Exercise tasks:
1/ In the race account, why did the vomit at one point taste like blood?
2/ Reproduce the part of the race account from "I got into the" to "went like this...", word for word.

Text passage:
[Start of Attachment]
I got into the aid station and pretty much faked "feeling fine".  My crew knew I wasn't my ballistic self and that I was going to really need their help getting through this.  Not to mention it was now dark...I like to sleep in the dark.  Loop 3 completely went to hell for me.  Hell.  Right into hell.   Bring on JD!  (Whom I sadly have no photos with because his phone went over the valley during our run!).  Loop 3 was my longest loop of the entire race. It went like this...

Wahhhhh, crying.  More crying. Puke.  More puke.  Lay in the middle of the trail.  Puke.  Take off my pukey shirt because the smell of puke was making me puke.  Tell JD I am sorry (408 times!)  Try to run.  Try to hike.  Puke.  Lay in the middle of the trail again.  Meet Matt at the top of Judd Trail taking a nap, he tells JD and I he set his phone alarm so he will indeed wake back up, I insist we lay down, too!  So I nap with Matt (JD my pacer does not look happy with my plan).  Now let me tell you, JD is the sweetest guy in the universe, he would never tell me no or go or hurry.  He is so patient but I can tell he wants me to keep moving.  SO I get up and make Matt get up (cause strength in numbers!).  It's past midnight now and I keep puking.  The guys are so good to me and totally helpful while puke covers my hair, face, and body.  I am still loving HURT100 though and beg JD to help me, to help me turn it around.  We both don't know what to do.  He breaks out my picture of Kainoa at some point and it gives me more courage than I've ever had.  So I begin to play match maker and tell Matt all about my loop 4 pacer, Malia.  How she's this bombshell and they will just adore each other and he has to do loop 4 with us! The I throw up again but this time it tastes like blood because I have no more food in me and my throat hurts from stomach acid.  I'm having a super good time though with these two guys, laughing and making jokes, but my body is so angry at me.  I can finally see the end of loop 3 and begin to run!  Malia, Malia, Malia I found your future husband!  Matt, Matt, where are you Matt (I dropped Matt), he came into the aid station and I tried to set them up.  Then I threw up...Wendy changed my clothes and socks, my crew made a game plan to get me going, I threw up so much in the grass that it worried me there was nothing left in me, every time I tried to take anything I'd just puke.  Instantly.  And I wanted to sleep so desperately.  Mikey knows my heart better than anyone so he tried to have a conversation with me, I cried to him telling him how sad I was that my legs felt so amazing and all my hard work was being wasted because I can't even take water at this point!  The puddle of puke was so big, I just looked at Mikey, looked at him, then made a fist and smacked the puke puddle in my sadness. It splattered up at Mikey, he kissed my pukey face, and I have no idea what he said.  But I got up, got a grip, and decided to trust my crew...
[End of Attachment]
Supplied entries:
[Start of Attachment]
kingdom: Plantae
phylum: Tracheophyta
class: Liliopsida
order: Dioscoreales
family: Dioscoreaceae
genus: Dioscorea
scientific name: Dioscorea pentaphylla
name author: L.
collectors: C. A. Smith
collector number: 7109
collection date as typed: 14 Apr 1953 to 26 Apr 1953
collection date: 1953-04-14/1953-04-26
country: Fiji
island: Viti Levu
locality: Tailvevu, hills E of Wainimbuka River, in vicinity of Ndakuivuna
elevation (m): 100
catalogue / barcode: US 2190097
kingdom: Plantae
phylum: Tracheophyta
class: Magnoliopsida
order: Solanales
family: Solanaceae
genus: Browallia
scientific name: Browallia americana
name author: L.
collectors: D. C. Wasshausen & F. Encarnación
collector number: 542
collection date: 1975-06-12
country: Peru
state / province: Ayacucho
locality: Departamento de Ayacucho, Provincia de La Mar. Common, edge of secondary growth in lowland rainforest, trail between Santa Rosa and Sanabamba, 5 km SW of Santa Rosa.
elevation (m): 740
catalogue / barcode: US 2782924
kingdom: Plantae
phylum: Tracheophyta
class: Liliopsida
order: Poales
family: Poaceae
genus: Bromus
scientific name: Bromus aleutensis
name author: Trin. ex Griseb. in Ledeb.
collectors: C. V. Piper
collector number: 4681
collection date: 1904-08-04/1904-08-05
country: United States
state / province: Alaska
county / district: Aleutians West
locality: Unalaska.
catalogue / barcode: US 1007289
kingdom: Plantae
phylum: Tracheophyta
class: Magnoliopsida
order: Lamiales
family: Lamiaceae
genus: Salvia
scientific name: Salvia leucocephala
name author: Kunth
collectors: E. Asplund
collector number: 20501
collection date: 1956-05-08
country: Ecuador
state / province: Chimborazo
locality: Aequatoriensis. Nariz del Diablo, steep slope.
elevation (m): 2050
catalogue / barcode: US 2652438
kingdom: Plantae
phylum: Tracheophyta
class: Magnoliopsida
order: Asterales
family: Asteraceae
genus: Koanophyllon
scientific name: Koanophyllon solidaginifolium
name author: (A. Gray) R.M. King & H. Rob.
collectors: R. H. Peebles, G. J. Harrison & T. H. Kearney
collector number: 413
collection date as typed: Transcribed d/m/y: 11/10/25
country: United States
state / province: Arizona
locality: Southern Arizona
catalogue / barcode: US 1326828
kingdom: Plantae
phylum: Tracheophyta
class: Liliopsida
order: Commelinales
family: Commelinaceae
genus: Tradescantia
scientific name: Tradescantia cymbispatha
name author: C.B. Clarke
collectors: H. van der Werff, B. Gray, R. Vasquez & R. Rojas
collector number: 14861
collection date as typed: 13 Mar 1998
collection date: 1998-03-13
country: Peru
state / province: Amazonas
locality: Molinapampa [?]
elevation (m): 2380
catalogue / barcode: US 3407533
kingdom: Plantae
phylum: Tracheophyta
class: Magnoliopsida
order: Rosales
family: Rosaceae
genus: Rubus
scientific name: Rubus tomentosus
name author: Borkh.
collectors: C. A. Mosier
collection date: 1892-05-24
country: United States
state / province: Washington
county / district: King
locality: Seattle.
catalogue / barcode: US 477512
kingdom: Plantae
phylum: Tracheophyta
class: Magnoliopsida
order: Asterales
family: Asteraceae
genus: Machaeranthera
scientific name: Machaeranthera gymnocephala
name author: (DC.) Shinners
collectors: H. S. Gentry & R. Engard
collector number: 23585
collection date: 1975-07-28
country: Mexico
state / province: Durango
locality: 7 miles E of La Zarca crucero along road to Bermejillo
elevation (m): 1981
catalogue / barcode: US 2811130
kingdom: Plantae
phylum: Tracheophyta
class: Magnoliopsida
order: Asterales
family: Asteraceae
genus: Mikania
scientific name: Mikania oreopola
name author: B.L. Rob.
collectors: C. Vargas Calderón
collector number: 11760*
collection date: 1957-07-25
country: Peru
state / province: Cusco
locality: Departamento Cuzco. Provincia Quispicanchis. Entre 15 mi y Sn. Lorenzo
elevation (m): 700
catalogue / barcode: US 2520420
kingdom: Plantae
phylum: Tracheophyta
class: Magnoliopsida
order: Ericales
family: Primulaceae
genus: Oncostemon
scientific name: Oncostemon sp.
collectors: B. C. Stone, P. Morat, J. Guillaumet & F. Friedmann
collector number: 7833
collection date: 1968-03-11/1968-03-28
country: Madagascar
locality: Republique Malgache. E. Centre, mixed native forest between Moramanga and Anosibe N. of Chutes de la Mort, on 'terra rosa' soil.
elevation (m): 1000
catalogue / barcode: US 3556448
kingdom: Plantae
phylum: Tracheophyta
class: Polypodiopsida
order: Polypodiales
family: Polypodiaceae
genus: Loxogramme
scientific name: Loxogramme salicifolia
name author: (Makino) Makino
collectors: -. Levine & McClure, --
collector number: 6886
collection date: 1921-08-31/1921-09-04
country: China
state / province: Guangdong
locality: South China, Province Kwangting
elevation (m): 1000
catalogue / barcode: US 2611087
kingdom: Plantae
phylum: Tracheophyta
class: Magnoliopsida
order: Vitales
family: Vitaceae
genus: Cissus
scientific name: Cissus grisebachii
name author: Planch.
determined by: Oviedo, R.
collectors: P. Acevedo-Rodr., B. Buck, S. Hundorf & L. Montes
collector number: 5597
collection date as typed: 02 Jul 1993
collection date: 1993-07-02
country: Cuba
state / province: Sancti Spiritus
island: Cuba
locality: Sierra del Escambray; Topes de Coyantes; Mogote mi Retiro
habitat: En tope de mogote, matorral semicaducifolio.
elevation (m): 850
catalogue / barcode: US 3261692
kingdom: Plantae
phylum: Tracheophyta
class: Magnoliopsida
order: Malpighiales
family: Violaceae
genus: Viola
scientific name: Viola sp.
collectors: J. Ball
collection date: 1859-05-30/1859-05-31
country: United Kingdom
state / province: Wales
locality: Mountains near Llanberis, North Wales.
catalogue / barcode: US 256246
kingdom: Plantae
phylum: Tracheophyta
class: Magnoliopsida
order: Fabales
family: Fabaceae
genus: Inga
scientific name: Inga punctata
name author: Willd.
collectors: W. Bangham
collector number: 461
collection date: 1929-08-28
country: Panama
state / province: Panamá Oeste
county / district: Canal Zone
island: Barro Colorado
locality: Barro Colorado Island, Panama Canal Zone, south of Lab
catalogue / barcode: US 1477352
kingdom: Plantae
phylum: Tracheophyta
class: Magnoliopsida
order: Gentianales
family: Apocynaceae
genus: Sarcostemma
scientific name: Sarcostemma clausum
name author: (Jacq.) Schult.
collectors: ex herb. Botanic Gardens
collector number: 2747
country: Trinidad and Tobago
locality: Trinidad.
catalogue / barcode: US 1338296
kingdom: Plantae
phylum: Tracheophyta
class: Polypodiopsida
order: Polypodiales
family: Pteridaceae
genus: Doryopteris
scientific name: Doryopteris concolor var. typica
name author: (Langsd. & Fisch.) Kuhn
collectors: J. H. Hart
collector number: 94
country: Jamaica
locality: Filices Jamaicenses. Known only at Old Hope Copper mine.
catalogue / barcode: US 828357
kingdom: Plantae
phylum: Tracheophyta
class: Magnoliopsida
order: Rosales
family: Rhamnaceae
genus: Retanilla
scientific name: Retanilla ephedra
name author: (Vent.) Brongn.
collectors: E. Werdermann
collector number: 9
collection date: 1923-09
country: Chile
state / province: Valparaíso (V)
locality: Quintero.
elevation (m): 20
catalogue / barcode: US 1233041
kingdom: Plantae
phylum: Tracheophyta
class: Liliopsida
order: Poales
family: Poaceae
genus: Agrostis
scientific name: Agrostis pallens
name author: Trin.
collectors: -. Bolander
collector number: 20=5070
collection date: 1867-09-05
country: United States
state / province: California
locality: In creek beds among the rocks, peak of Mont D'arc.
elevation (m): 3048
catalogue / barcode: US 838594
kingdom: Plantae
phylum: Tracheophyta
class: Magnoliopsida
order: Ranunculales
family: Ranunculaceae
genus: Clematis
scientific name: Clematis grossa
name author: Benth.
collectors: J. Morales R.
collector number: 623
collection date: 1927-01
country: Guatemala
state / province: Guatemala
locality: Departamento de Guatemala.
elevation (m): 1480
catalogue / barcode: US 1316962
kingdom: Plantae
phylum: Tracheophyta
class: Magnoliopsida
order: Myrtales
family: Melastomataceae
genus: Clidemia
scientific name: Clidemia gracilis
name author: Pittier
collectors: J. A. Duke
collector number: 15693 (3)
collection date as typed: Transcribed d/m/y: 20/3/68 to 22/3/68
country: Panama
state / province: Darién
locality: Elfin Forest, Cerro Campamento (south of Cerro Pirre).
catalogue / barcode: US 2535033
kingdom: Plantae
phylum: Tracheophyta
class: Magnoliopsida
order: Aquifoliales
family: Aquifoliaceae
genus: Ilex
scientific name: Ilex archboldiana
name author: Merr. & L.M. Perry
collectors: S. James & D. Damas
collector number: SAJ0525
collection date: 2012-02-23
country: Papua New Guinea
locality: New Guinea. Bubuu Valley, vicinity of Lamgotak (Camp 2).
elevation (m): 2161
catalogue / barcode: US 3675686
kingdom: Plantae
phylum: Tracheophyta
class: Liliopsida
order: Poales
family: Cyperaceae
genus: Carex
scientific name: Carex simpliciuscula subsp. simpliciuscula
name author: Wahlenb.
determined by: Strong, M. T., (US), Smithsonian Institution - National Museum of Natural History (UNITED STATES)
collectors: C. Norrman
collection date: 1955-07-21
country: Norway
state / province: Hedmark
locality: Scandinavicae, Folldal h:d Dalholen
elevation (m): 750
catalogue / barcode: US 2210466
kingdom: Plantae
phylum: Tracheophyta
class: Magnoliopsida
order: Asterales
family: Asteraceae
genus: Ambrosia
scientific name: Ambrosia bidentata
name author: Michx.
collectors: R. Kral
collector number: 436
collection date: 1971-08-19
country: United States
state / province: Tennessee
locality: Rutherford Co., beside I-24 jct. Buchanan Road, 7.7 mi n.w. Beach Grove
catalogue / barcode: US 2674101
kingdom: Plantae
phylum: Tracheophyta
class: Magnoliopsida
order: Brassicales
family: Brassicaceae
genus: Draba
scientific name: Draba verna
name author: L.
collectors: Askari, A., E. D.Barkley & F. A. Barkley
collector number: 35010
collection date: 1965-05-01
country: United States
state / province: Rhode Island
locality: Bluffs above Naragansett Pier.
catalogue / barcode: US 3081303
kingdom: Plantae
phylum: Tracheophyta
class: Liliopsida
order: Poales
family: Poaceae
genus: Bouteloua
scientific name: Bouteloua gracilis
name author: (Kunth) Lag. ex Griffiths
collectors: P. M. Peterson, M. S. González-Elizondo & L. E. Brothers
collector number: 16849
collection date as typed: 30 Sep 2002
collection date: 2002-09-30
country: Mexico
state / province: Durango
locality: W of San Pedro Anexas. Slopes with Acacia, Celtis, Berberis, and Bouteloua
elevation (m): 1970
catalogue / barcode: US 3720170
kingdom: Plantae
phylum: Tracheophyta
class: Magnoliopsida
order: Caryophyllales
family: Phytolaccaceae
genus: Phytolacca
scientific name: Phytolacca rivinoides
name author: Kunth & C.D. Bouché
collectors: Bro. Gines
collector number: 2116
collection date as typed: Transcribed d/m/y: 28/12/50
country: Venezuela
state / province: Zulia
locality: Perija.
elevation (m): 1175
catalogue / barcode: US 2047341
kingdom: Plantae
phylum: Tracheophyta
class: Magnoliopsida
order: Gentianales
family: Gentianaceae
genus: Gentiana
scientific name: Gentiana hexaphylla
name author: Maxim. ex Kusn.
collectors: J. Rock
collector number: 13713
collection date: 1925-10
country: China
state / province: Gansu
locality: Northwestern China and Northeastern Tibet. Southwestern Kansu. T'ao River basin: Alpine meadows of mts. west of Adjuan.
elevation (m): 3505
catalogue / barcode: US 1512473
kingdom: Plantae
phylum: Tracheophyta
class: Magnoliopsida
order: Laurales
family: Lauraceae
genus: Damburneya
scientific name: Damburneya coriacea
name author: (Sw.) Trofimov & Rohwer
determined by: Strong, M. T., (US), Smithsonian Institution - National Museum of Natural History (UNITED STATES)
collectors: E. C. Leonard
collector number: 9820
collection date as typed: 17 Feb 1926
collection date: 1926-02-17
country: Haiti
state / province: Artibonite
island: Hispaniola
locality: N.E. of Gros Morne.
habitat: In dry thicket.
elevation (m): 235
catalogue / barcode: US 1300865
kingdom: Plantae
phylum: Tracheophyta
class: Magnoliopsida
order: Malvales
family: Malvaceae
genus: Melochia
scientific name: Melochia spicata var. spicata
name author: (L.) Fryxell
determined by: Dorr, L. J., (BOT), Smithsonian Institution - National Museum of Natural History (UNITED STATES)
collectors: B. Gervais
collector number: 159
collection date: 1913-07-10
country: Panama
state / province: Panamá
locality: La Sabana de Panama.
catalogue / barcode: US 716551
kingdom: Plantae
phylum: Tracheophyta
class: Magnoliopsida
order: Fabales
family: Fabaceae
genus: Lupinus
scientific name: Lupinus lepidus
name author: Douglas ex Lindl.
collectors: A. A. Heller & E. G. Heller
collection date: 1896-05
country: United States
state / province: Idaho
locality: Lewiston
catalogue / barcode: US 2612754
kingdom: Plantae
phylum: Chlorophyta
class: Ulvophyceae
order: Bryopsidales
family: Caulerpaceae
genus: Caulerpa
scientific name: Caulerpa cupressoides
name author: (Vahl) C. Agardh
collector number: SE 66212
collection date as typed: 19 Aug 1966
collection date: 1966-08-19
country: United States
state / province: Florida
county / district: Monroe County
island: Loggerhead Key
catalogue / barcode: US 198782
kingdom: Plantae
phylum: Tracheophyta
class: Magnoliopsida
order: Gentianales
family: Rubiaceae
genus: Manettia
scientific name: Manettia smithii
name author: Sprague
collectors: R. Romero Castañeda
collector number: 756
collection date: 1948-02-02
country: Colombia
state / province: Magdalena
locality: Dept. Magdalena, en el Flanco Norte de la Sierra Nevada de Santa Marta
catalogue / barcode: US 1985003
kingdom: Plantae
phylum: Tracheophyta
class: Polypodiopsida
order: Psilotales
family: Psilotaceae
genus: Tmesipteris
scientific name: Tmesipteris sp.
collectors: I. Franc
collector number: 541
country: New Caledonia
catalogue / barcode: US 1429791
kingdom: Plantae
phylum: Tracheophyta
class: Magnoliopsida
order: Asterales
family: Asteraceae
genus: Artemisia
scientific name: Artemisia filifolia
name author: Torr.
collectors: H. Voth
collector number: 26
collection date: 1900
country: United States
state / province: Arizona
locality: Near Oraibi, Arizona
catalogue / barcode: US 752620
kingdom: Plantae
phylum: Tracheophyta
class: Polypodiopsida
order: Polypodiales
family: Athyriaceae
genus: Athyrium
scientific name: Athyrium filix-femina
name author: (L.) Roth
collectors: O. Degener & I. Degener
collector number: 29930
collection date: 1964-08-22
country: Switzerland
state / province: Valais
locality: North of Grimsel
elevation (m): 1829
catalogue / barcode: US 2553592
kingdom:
[End of Attachment]
Task-by-task results:
1/ It tasted like blood because the narrator had no food left inside and had a sore throat from stomach acid.

2/
I got into the aid station and pretty much faked "feeling fine".  My crew knew I wasn't my ballistic self and that I was going to really need their help getting through this.  Not to mention it was now dark...I like to sleep in the dark.  Loop 3 completely went to hell for me.  Hell.  Right into hell.   Bring on JD!  (Whom I sadly have no photos with because his phone went over the valley during our run!).  Loop 3 was my longest loop of the entire race. It went like this...